From the listing below, output the stretch from the line containing "Which series contains the highest Y value?" through the line containing "Reading left to", both included, as a JSON list of strings with one string per line. Omit blank lines and the pictures.

• _Source data_

[Start of Attachment]

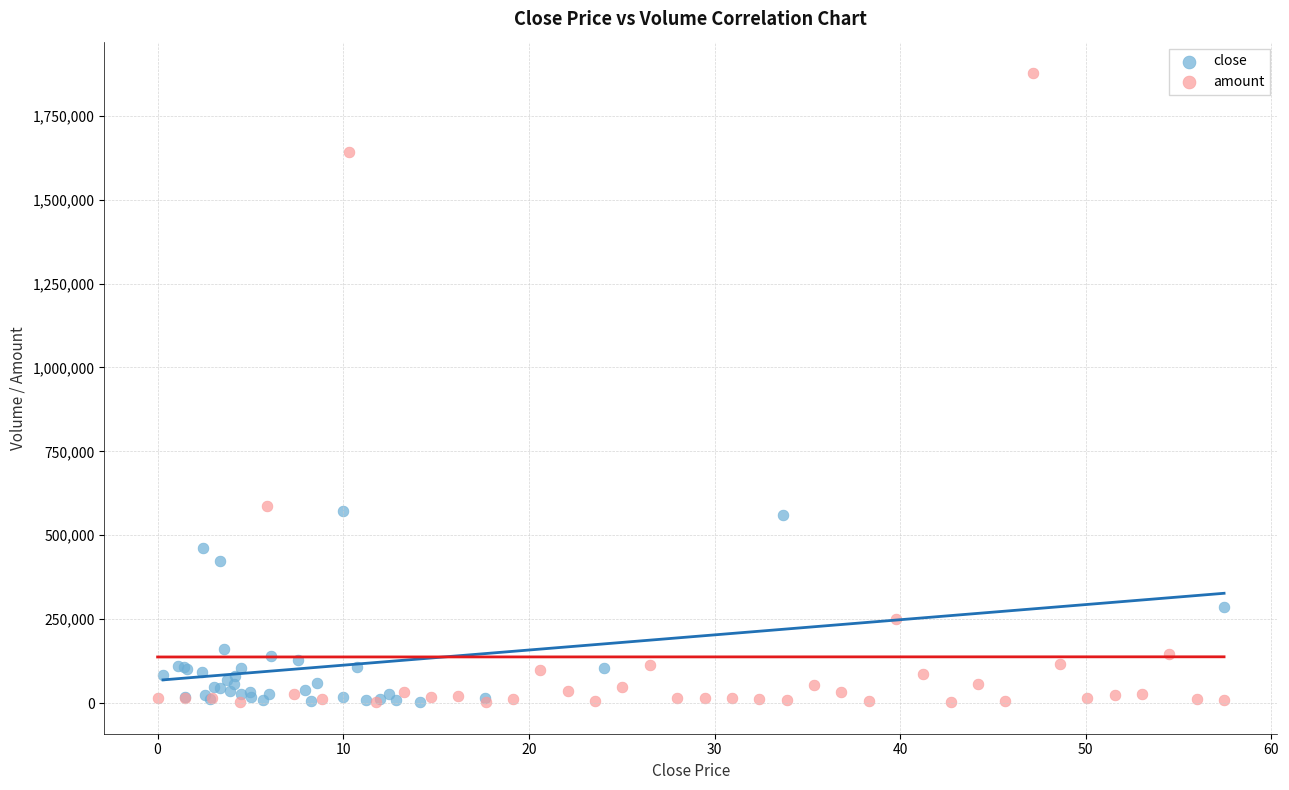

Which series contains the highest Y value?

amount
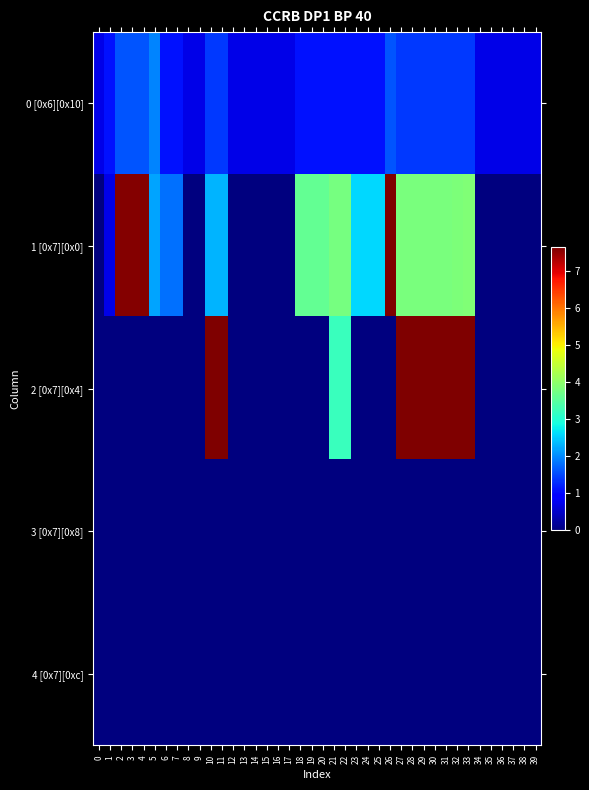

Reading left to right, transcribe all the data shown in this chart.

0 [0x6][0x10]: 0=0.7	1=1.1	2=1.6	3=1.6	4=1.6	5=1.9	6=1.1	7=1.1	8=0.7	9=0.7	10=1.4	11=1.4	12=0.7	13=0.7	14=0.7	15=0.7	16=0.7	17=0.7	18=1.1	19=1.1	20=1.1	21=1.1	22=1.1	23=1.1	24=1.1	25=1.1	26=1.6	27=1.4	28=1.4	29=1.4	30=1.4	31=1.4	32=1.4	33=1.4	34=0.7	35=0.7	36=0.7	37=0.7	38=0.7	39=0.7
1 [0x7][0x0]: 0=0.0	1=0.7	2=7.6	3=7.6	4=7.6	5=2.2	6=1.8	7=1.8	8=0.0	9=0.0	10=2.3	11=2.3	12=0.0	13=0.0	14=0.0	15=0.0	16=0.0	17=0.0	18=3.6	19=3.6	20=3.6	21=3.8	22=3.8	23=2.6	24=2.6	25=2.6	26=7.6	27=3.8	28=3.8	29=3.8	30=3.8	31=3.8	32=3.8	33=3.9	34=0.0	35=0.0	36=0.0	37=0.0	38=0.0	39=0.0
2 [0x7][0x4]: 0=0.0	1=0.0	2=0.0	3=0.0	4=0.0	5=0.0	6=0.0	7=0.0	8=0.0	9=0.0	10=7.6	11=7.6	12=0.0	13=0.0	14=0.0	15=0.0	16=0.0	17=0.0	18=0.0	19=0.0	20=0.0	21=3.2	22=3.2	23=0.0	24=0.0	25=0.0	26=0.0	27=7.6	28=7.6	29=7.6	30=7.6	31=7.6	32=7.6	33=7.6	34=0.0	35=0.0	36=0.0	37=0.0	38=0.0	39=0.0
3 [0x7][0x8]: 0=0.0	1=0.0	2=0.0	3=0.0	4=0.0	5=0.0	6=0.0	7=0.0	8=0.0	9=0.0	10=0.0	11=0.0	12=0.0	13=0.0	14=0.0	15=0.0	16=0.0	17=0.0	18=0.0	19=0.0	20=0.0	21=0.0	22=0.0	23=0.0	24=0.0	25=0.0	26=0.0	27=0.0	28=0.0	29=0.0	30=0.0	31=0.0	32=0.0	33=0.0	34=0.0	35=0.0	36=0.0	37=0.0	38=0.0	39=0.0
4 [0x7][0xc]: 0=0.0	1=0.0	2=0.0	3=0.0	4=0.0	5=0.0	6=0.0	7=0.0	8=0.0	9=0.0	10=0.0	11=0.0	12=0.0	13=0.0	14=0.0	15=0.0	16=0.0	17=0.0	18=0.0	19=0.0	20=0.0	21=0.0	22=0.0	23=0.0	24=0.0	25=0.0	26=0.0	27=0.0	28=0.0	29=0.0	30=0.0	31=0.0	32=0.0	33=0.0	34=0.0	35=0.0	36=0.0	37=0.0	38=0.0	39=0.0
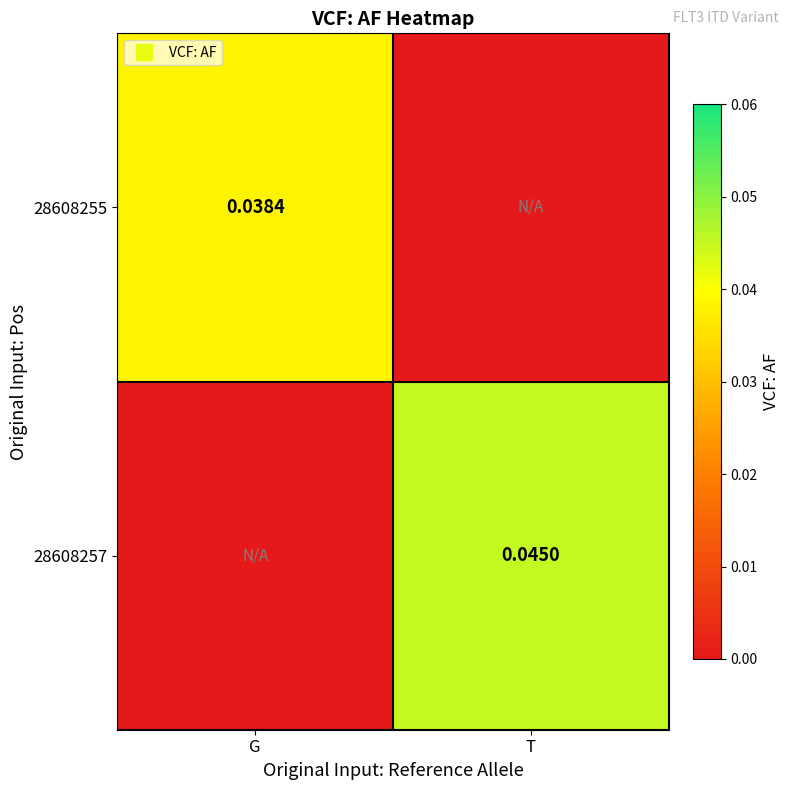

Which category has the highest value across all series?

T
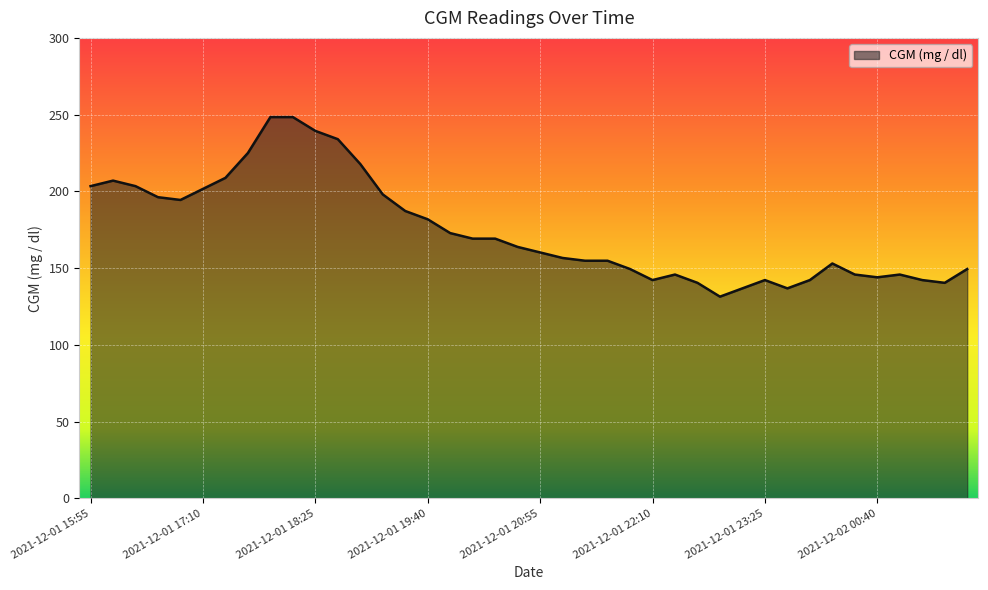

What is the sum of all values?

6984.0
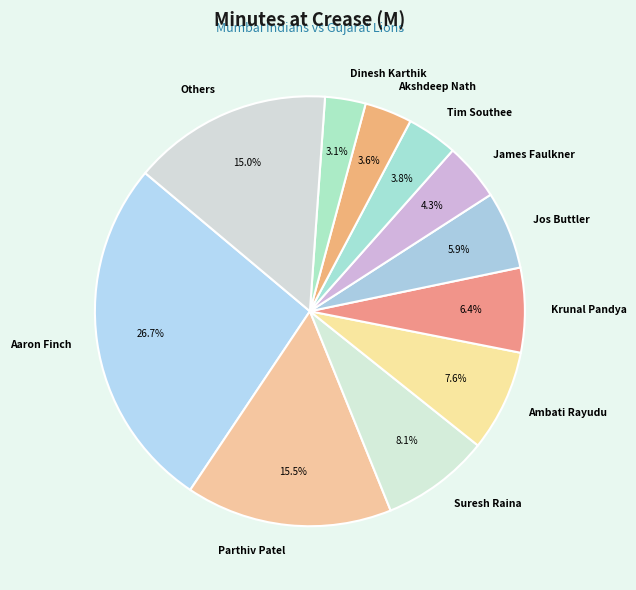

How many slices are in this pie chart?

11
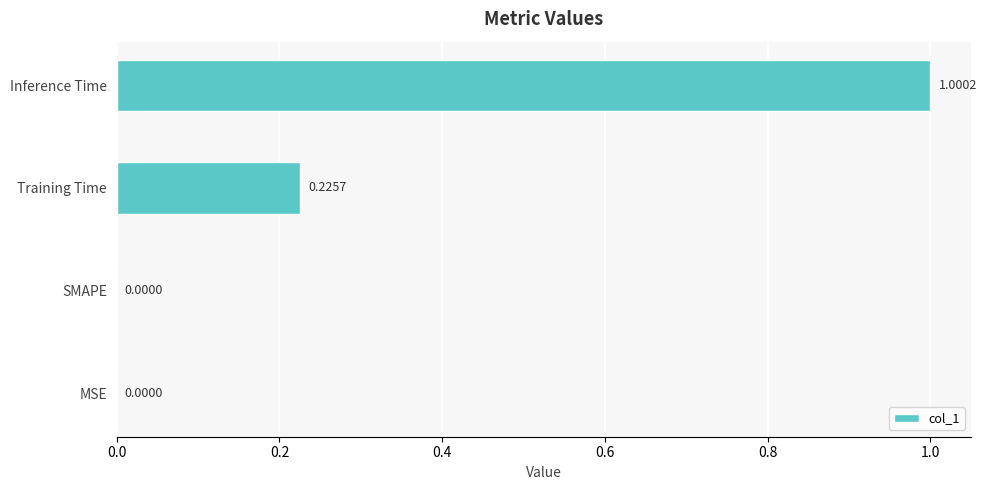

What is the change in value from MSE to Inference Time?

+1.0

[End of Attachment]
[Start of Attachment]

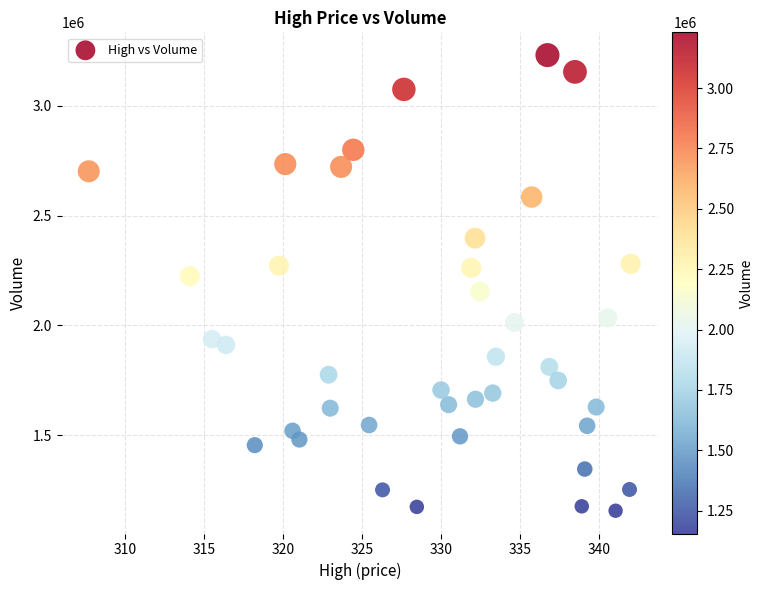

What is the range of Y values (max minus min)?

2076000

[End of Attachment]

• _Answer for this exercise_
[
  "Which series contains the highest Y value?",
  "amount",
  "Reading left to right, transcribe all the data shown in this chart."
]